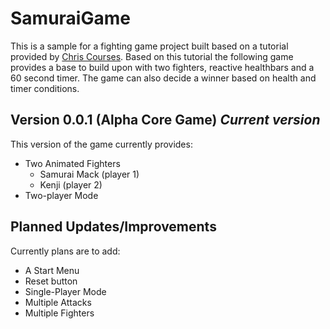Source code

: # SamuraiGame

This is a sample for a fighting game project built based on a tutorial provided by [Chris Courses](https://www.youtube.com/channel/UC9Yp2yz6-pwhQuPlIDV_mjA). 
Based on this tutorial the following game provides a base to build upon with two fighters, reactive healthbars and a 60 second timer. The game can also decide a winner
based on health and timer conditions.

## Version 0.0.1 (Alpha Core Game) *Current version*

This version of the game currently provides:

  - Two Animated Fighters
    - Samurai Mack (player 1)
    - Kenji (player 2)
  - Two-player Mode
 
 ## Planned Updates/Improvements
 
 Currently plans are to add: 
 
  - A Start Menu
  - Reset button
  - Single-Player Mode
  - Multiple Attacks
  - Multiple Fighters
 
 
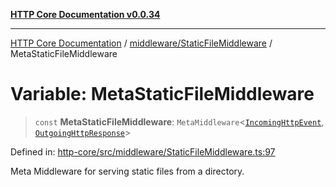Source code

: [**HTTP Core Documentation v0.0.34**](../../../README.md)

***

[HTTP Core Documentation](../../../modules.md) / [middleware/StaticFileMiddleware](../README.md) / MetaStaticFileMiddleware

# Variable: MetaStaticFileMiddleware

> `const` **MetaStaticFileMiddleware**: `MetaMiddleware`\<[`IncomingHttpEvent`](../../../IncomingHttpEvent/classes/IncomingHttpEvent.md), [`OutgoingHttpResponse`](../../../OutgoingHttpResponse/classes/OutgoingHttpResponse.md)\>

Defined in: [http-core/src/middleware/StaticFileMiddleware.ts:97](https://github.com/stonemjs/http-core/blob/eaa01dbfed8a1d56fab239821e27802dd54ab017/src/middleware/StaticFileMiddleware.ts#L97)

Meta Middleware for serving static files from a directory.
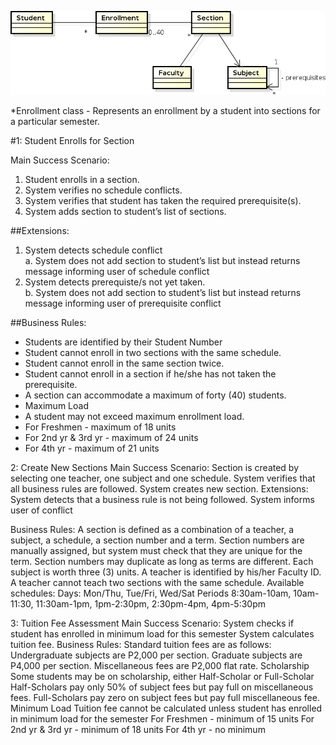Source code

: ![](class_diagram.png)

*Enrollment class - Represents an enrollment by a student into sections for a particular semester.

#1: Student Enrolls for Section

Main Success Scenario:  

 1. Student enrolls in a section.  
 2. System verifies no schedule conflicts.    
 3. System verifies that student has taken the required prerequisite(s).  
 4. System adds section to student’s list of sections.   

##Extensions:

 1. System detects schedule conflict  
  a. System does not add section to student’s list but instead returns message informing user of schedule conflict
 2. System detects prerequiste/s not yet taken.  
  b. System does not add section to student’s list but instead returns message informing user of prerequisite conflict

##Business Rules:
 * Students are identified by their Student Number
 * Student cannot enroll in two sections with the same schedule.
 * Student cannot enroll in the same section twice.
 * Student cannot enroll in a section if he/she has not taken the prerequisite.
 * A section can accommodate a maximum of forty (40) students.
 * Maximum Load
  * A student may not exceed maximum enrollment load.
   * For Freshmen - maximum of 18 units
   * For 2nd yr & 3rd yr - maximum of 24 units
   * For 4th yr - maximum of 21 units


2: Create New Sections
Main Success Scenario:
Section is created by selecting one teacher, one subject and one schedule.
System verifies that all business rules are followed.
System creates new section.
Extensions:
System detects that a business rule is not being followed.
System informs user of conflict

Business Rules:
A section is defined as a combination of a teacher, a subject, a schedule, a section number and a term.
Section numbers are manually assigned, but system must check that they are unique for the term.
Section numbers may duplicate as long as terms are different.
Each subject is worth three (3) units.
A teacher is identified by his/her Faculty ID.
A teacher cannot teach two sections with the same schedule.
Available schedules:
Days:
Mon/Thu, Tue/Fri, Wed/Sat
Periods
8:30am-10am, 10am-11:30, 11:30am-1pm, 1pm-2:30pm, 2:30pm-4pm, 4pm-5:30pm

3: Tuition Fee Assessment
Main Success Scenario:
System checks if student has enrolled in minimum load for this semester
System calculates tuition fee.
Business Rules:
Standard tuition fees are as follows:
Undergraduate subjects are P2,000 per section.
Graduate subjects are P4,000 per section.
Miscellaneous fees are P2,000 flat rate.
Scholarship
Some students may be on scholarship, either Half-Scholar or Full-Scholar
Half-Scholars pay only 50% of subject fees but pay full on miscellaneous fees.
Full-Scholars pay zero on subject fees but pay full miscellaneous fee.
Minimum Load
Tuition fee cannot be calculated unless student has enrolled in minimum load for the semester
For Freshmen - minimum of 15 units
For 2nd yr & 3rd yr - minimum of 18 units
For 4th yr - no minimum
+---+
Exercise objective: Take the line that contains "maximum of 18 units" and every line after it to the end of the entries above, and reproduce them exactly.

Solution to this task:
   * For Freshmen - maximum of 18 units
   * For 2nd yr & 3rd yr - maximum of 24 units
   * For 4th yr - maximum of 21 units


2: Create New Sections
Main Success Scenario:
Section is created by selecting one teacher, one subject and one schedule.
System verifies that all business rules are followed.
System creates new section.
Extensions:
System detects that a business rule is not being followed.
System informs user of conflict

Business Rules:
A section is defined as a combination of a teacher, a subject, a schedule, a section number and a term.
Section numbers are manually assigned, but system must check that they are unique for the term.
Section numbers may duplicate as long as terms are different.
Each subject is worth three (3) units.
A teacher is identified by his/her Faculty ID.
A teacher cannot teach two sections with the same schedule.
Available schedules:
Days:
Mon/Thu, Tue/Fri, Wed/Sat
Periods
8:30am-10am, 10am-11:30, 11:30am-1pm, 1pm-2:30pm, 2:30pm-4pm, 4pm-5:30pm

3: Tuition Fee Assessment
Main Success Scenario:
System checks if student has enrolled in minimum load for this semester
System calculates tuition fee.
Business Rules:
Standard tuition fees are as follows:
Undergraduate subjects are P2,000 per section.
Graduate subjects are P4,000 per section.
Miscellaneous fees are P2,000 flat rate.
Scholarship
Some students may be on scholarship, either Half-Scholar or Full-Scholar
Half-Scholars pay only 50% of subject fees but pay full on miscellaneous fees.
Full-Scholars pay zero on subject fees but pay full miscellaneous fee.
Minimum Load
Tuition fee cannot be calculated unless student has enrolled in minimum load for the semester
For Freshmen - minimum of 15 units
For 2nd yr & 3rd yr - minimum of 18 units
For 4th yr - no minimum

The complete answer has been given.